Yönetici, yönetim alanındaki insanlara bağlı olduğu sürece onlar da lidere bağlı. Yönetici çevresindeki insanları, kendisini bir yerlere götürecek unsurlar, araçlar, kuru kalabalıklar olarak görürse onlar da yöneticiyi kendilerini bir yerlere getirecek ya da kendilerine bir menfaat sağlayacak bir unsur olarak görürler. Sonunda yönetici, gönüllerini kazanamadığı insanları, tane tane kaybeder. Çoğu zaman cismen yöneticinin yanında olanlar bile gönül olarak çoktan uzaklaşmış olabilir.

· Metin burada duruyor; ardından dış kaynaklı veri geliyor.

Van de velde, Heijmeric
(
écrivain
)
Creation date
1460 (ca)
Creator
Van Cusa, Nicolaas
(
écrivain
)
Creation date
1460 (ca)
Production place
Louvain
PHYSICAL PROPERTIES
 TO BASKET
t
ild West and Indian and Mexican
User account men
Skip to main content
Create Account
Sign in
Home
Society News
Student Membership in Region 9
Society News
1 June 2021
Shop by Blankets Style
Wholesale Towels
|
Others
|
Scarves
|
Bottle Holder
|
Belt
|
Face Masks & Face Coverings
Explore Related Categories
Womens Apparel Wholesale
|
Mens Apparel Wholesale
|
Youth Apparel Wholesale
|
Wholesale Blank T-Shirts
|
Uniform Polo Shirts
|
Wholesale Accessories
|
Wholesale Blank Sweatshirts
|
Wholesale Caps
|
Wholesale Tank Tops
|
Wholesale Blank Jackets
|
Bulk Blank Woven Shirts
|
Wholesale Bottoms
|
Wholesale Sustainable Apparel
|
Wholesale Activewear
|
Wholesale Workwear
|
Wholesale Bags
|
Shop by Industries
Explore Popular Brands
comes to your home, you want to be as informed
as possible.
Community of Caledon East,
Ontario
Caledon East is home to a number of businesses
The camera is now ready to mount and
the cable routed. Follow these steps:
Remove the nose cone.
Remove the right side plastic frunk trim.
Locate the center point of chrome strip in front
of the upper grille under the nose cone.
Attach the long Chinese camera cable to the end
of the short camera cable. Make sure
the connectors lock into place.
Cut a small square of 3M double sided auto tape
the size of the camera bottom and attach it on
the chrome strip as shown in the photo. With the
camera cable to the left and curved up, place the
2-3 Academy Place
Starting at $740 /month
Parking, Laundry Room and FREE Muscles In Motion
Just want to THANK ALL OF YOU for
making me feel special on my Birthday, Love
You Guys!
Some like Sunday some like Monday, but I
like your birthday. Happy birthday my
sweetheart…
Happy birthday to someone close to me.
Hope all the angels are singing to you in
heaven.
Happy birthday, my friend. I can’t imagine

Yöneticinin asıl hedefi, yönetim alanındakilere yeni bir ufuk, gelecek ve umut oluşturmaktır. Bunun için sistemin öz değerlerinin yaşatılması yanında değişim ve dönüşüme uyum için aktif çaba içinde olunması ve tüm bu süreçte bilimsel anlayıştan uzaklaşılmaması önemli.